═════ Текст ═════

Иван Лукаш
Лесков
Иван Лукаш. Со старинной полки
Париж-Москва, YMCA-PRESS, 1995
Составление и вступительная статья -- А. Н. Богословский.
OCR Бычков М. Н.
Россия во Христа крестится,
но во Христа еще не облеклась.
"На краю света"
В начале этого года исполнились и незаметно миновали две литературные годовщины: 75-летие
со дня рождения Гаршина и 35-летие со дня смерти Лескова.
Гаршин, с его скорбящими глазами и красным цветком, как бы предтеча Леонида Андреева и
вместе с тем на Гаршине есть тонкое и светло-больное дуновение той судьбы, которой отмечены
Гофман, и По, и Жерар де Нерваль. Гаршин ближе к Жерару де Нерваль и в попытках литературных
воплощений, и в странности своей жизни и смерти.
Несомненную искренность Гаршина, намечавшего, может быть, новую тропу в нашей
литературе, заслонили пышные декорации, театр ужасов, далеко не всегда искреннего Андреева. Теперь
к Гаршину и Андрееву оборваны все нити, связующие мертвых с живыми. Их мир погас и развеялся,
точно его не было вовсе.
А мир Лескова померк ли, запылился ли так же, как "небо в алмазах" Чехова и многое другое, что
было и после Чехова? Нет, мир Лескова горит ярко, зловещими и ослепительными огнями.
Нелюбимый, затравленный, жалящий, невыносимо-одинокий Лесков острым углом врезается в
свою эпоху, уже сошедшую в туманность, и теперь кажется, что именно Лесков был единственно
отлитой формой, утверждением и очерченной до конца фигурой той эпохи, когда все в России теряло
формы, смешивало очертания, исходило отрицательством и опростительством, сдвигаясь в хаос чувств и
дел, чтобы померкнуть на наших глазах Россией-сумбуром.

═════ Приложенные материалы ═════

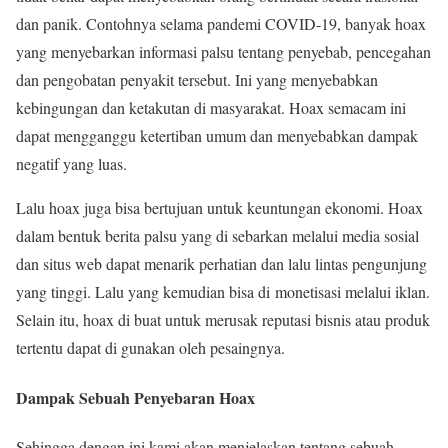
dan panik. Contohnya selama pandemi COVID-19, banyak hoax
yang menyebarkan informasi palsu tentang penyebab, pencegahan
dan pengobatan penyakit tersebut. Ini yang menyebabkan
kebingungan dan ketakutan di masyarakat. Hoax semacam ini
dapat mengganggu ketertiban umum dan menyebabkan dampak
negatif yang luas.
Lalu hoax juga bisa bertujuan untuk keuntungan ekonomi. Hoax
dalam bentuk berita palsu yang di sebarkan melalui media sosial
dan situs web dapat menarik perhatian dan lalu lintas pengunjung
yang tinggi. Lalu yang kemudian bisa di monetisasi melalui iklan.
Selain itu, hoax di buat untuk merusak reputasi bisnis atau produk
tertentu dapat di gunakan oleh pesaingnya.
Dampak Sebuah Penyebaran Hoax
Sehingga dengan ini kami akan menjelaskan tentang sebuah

═════
═════ Приложенные материалы ═════

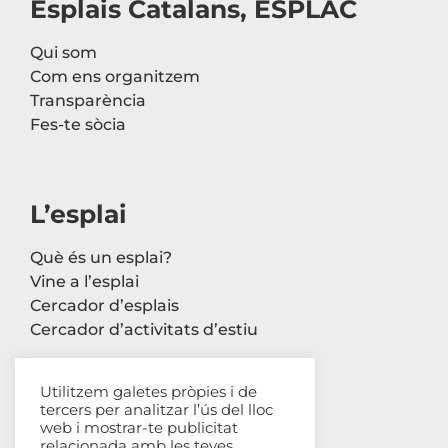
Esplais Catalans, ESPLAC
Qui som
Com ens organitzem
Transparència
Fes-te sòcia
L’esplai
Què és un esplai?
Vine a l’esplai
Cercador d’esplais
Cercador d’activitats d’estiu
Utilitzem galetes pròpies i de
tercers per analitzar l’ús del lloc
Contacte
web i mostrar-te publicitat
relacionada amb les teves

═════

## Задания
(1) Какие две литературные годовщины исполнились в начале года, согласно тексту о Лескове?
(2) Продолжите текст о Лескове, начав сразу после его последнего предложения.

## Ответы к заданиям
(1) 75-летие со дня рождения Гаршина и 35-летие со дня смерти Лескова.

(2)
Как будто один Лесков противостоит надвигающейся мгле, он всегда в борении, и он всегда
кажется напряженным, подобравшим все жилы и мускулы или для прыжка, или чтобы подставить грудь
удару. И его глаза, остро-прищуренные, зеленоватые, и жесткая бородка, и еж, и сухое, измученное и
мучающее лицо -- во всем "строжкость" и во всем следы невыносимого борения. Своеобразный,
необычайный, отдельный во всем, замкнутый в себе -- некий особый мир, только касающийся нашего
общего мира,-- такие определения Лескова напрашиваются прежде всего.
Его мир резко отличен от окружающей эпохи, он писатель не своего времени, и уже отсюда его
беспощадная распря с современным ему "обществом".
"Левые" отбросили его от литературы, травили с восторгом, и Писарев отдавал приказы, чтобы
"ни один журнал не осмеливался печатать на своих страницах что-нибудь, вышедшее из-под пера"
Лескова. "Левые" объявили его мракобесом. А "правые", а мракобесы, и среди них такой, как
Победоносцев, объявили Лескова "потаенно- и хитро-ласковым нигилистом". Все враги. Один.
Не только "правые" и "левые", а все крайности человеческой натуры сходились в Лескове. Он,
несомненно, одержимый, а как трудно в одержимости, и особенно русской, отличить святость от
бесовщины. В Лескове было и то, и другое.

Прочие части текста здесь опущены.